DeFi platforms cannot directly lend fiat currency. Instead traders receive stablecoins that can then be exchanged for cash. DeFi loans tend to have a higher interest rate than custodial loans. DeFi, however, is more transparent than CeFi. For cryptocurrency holders who want to actually hold their assets’ keys, DeFi crypto loans are a must.
When to borrow against crypto?
Compared to the process of applying for a traditional loan, applying for a crypto loan requires relatively little. Credit checks are typically not required and instead the amount of the loan you will be approved for depends upon the amount of collateral you’re able to use.
The loan-to-value (LTV) ratio is the ratio between the amount of the loan and the value of the collateral. If you put up $10,000 worth of crypto as collateral and receive a $6,000 loan in fiat or a dollar-pegged stablecoin such as USDT, your loan’s LTV ratio is 60 percent.
Because crypto markets are volatile, LTV ratios on crypto loans are typically low. There is always risk involved in borrowing, so do your research to determine what LTV you’re comfortable with.
What are the risks involved in crypto loans?
Unlike assets held in traditional financial institutions, crypto accounts are not covered by the FDIC. Consequently, there is no federal insurance on any crypto asset in the event an exchange fails. With this in mind, there are three primary types of risk inherent in crypto loans.
Technical risk
As in all cryptocurrency trading, there is a risk that protocols break down because of a technical problem or hacking. This risk is somewhat higher in non-custodial loans, since all DeFi activity is completely algorithmically governed.
Counterparty risk
The FDIC requires all traditional banks to maintain a certain level of liquidity; crypto loan providers are not subject to this requirement. If the market crashes, an unexpectedly large number of clients default on their loans, or if a platform breaks or is exploited, the crypto lending platform may find itself without the liquidity to return a borrower’s collateral.
Margin calls and forced liquidations
To prevent illiquidity during market downturns, lending platforms will issue margin calls or force liquidations. If a cryptocurrency’s value drops to a point where many borrowers’ LTVs are too high for the platform to maintain, the platform will inform borrowers that they must increase the value of their collateral or risk liquidation.
If the call is not met, the platform may liquidate enough of the collateral to bring an account’s LTV back to the maximum allowed ratio. In this case, a trader will have forfeited that portion of their deposit, will have incurred capital gains or losses, and may be charged transaction and broker fees.

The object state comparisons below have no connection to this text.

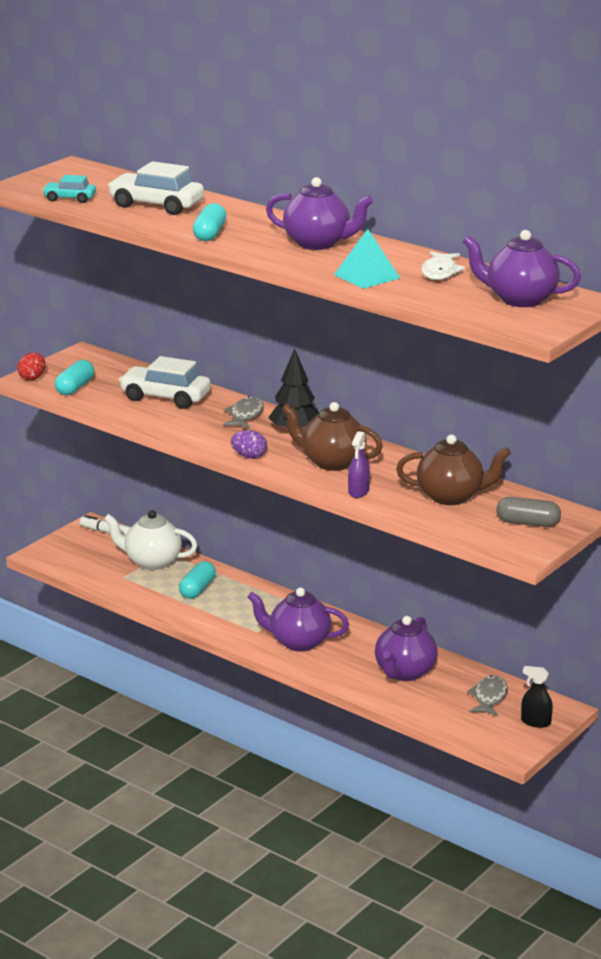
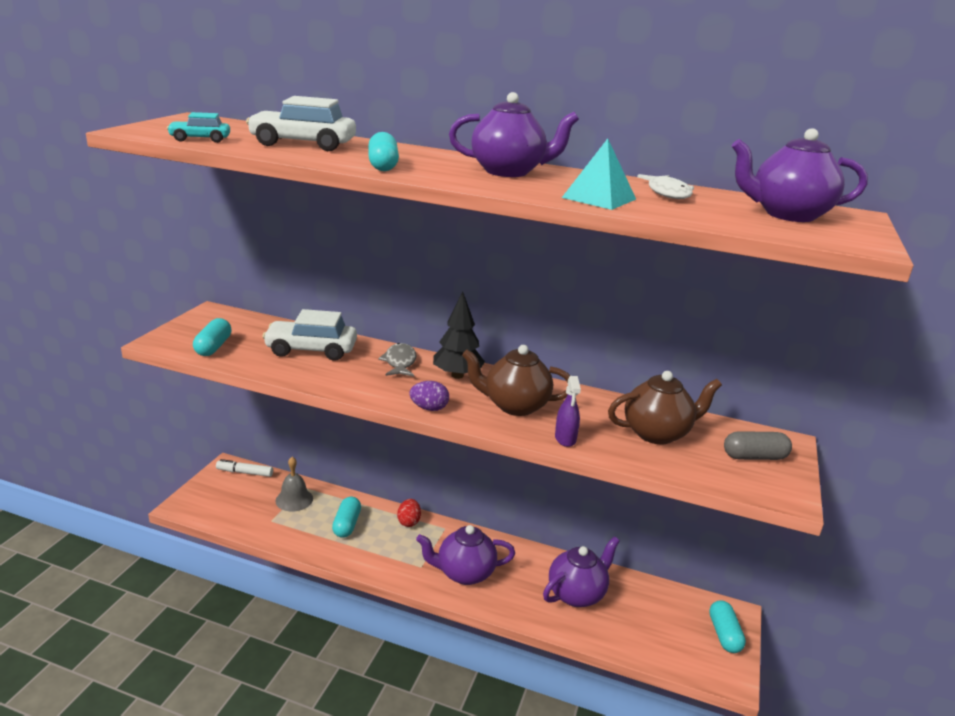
camera: 20 degrees left, 0 degrees up
red egg [17,353,46,380] -> red egg moved to [397,499,421,527]
white teapot [104,510,197,570] -> grey bell [275,457,313,511]
purple teapot [375,616,438,681] -> purple teapot turned 135 degrees counterclockwise [543,536,620,607]
grey fish [467,675,508,716] -> none
black spray bottle [521,666,553,728] -> turquoise capsule [709,600,746,653]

How are crypto loans taxed?
If a crypto loan is managed properly and all parties uphold the terms of the loan, the parties should not incur any taxes. The IRS considers cryptocurrency to be property, and, as in traditional trading, using your property as collateral for a loan is not considered a cryptocurrency trade or sale and therefore is not a crypto taxable event.
However, there are several potential crypto loan scenarios that could affect your taxes.
Crypto loan fees
Providers charge borrowers interest fees on their loans. These fees can range from around 1% APR to over 12% APR. If you use your loan for investment or business purposes, you may be able to write off these interest fees on your taxes.
Contact a tax professional for more guidance about business deductions.
Failure to pay back the loan
If you don’t pay back your crypto loan, the lender may liquidate all or part of your asset to recoup its losses. This could result in capital gains or losses for you, even though the lender retains the proceeds.
Forced liquidation
As mentioned above, if collateral is liquidated because of an unmet margin call, the borrower will be subject to capital gains tax on any increase in the collateral’s value between the time of its purchase and the time the lender sold the asset.
Self-repaying loans
Self-repaying loans, like those offered on Alchemix, do result in taxes owed. This is because the structure results in what is called “debt cancellation income.”
Alchemix example
A user puts up 20,000 DAI of collateral to the Alchemix protocol and receives a 30,000 DAI loan in exchange.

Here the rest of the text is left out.